The grant will fund workshops, faculty-graduate student research groups and a major conference to inform the development of new curricula and teaching models on the Middle East and North Africa (MENA) region that can be shared with other universities, community colleges, high schools and the general public.
“The Center for Near Eastern Studies at UCLA is honored to receive this generous grant from the Mellon Foundation,” said Ali Behdad, director of CNES and the John Charles Hillis Professor of Literature in English. “This pilot program will provide a historical, legal and political overview and analysis of ethnic and religious minorities in MENA with the aims of broadening our understanding of the region and helping to transform scholarship and teaching on the Middle East and Africa,” he stated.
Behdad is a veteran of curriculum review and redesign, having overseen an overhaul of the UCLA English department as its former chair. This earlier effort, also funded by the Mellon Foundation, resulted in new and innovative courses that drew on the breadth and expertise of the department’s interdisciplinary faculty.
The new university-wide curricular project aims to use a similarly innovative approach to involve UCLA faculty and graduate students across campus, as well as leaders of Middle Eastern centers at other universities and non-academic members of the Los Angeles MENA community, in fostering a better public understanding of the region. This will be achieved in the classroom through new undergraduate and graduate courses for UCLA students designed with a new framework for pedagogy and learning, and outside the classroom through engaging students directly with local MENA community members and cultural events.

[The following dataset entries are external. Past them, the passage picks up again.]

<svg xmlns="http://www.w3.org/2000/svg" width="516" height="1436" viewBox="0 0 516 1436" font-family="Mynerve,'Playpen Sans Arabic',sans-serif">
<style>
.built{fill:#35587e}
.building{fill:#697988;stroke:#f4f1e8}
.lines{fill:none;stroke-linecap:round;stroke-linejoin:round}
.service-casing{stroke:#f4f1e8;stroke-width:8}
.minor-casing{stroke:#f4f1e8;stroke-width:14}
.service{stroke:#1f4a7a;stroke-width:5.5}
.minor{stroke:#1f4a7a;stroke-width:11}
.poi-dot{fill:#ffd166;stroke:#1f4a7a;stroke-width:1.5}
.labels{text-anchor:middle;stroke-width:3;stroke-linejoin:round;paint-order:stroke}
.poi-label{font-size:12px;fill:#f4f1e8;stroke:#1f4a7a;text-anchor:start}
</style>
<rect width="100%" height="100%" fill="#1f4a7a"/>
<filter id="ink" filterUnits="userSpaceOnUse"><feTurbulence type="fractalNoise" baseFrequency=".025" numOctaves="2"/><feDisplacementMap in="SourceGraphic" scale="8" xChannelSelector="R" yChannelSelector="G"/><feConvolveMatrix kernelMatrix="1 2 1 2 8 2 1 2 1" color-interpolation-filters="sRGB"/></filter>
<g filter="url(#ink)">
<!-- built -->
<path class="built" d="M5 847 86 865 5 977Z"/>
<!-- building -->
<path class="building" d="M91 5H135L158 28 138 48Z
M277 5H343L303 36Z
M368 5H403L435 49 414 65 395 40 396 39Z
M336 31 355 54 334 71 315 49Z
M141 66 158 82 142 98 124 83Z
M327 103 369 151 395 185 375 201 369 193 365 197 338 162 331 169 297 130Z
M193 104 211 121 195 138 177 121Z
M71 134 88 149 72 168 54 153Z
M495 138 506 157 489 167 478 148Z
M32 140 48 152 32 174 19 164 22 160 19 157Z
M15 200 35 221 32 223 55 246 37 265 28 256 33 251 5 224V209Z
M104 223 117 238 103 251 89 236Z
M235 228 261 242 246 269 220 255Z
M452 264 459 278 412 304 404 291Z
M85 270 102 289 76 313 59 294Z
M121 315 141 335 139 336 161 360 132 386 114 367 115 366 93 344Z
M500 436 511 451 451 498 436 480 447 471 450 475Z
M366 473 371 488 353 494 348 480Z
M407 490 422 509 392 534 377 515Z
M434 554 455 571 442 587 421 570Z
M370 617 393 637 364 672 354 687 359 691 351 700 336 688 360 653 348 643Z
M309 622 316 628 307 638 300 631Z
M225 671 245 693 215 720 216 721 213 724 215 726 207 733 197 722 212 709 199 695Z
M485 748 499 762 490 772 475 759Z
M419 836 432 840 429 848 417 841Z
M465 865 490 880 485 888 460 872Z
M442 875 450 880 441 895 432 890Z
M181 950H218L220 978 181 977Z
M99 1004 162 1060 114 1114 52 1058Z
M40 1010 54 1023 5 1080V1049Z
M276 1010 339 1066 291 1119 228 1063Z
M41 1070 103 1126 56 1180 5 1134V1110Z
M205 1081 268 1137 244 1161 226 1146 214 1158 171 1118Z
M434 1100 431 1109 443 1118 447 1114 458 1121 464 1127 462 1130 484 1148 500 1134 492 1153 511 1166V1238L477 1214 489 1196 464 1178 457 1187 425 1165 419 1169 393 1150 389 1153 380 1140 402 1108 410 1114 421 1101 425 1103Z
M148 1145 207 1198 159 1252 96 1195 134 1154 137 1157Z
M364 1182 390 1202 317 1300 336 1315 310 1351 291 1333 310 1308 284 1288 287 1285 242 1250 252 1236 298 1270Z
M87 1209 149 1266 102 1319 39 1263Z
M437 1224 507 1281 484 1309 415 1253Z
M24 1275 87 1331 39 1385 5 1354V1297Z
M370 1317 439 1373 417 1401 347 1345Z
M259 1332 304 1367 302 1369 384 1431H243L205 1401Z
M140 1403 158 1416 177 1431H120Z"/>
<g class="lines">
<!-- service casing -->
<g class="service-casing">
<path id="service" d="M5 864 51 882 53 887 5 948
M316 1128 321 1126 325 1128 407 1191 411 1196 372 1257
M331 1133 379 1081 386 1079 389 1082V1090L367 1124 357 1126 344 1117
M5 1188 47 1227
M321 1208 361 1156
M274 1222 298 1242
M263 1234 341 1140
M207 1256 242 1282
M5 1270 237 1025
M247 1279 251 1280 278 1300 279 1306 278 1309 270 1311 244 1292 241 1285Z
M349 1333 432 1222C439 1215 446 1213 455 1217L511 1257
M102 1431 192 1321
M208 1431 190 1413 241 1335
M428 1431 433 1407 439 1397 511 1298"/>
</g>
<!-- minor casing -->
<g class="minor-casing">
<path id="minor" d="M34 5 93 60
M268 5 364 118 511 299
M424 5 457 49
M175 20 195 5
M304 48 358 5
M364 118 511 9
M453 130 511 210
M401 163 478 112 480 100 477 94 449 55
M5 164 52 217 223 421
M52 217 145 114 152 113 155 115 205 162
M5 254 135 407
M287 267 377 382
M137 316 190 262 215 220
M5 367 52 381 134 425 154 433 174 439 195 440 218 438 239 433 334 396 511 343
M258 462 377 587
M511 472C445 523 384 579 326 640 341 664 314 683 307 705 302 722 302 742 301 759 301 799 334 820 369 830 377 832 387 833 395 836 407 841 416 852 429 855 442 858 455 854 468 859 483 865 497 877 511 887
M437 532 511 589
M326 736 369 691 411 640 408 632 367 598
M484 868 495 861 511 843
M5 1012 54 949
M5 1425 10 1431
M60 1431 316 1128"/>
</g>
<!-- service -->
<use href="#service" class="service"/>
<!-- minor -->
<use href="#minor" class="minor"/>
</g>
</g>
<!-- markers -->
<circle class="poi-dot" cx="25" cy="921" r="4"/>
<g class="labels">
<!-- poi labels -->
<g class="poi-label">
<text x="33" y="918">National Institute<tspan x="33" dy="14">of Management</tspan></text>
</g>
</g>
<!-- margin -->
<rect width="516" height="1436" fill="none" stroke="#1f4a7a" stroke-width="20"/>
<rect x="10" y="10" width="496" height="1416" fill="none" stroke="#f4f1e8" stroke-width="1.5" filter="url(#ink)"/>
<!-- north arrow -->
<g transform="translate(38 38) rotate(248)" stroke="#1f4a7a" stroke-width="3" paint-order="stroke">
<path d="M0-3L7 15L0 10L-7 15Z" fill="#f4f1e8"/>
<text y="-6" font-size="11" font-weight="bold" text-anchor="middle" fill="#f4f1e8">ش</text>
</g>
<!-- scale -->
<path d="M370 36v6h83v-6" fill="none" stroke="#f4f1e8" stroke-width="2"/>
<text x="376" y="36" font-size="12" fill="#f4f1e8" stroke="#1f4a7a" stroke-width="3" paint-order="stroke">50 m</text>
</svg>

“The complexities of the modern Middle East are grounded in histories and cultures that are poorly understood in the U.S. This initiative will advance our understanding of this critical region through both curricular innovations and a new way of framing Middle East studies,” explained Behdad. “And at a time when government funding for Middle East programs is diminishing and public demand for expertise is increasing, the need to foster better understanding of the region has never been greater.”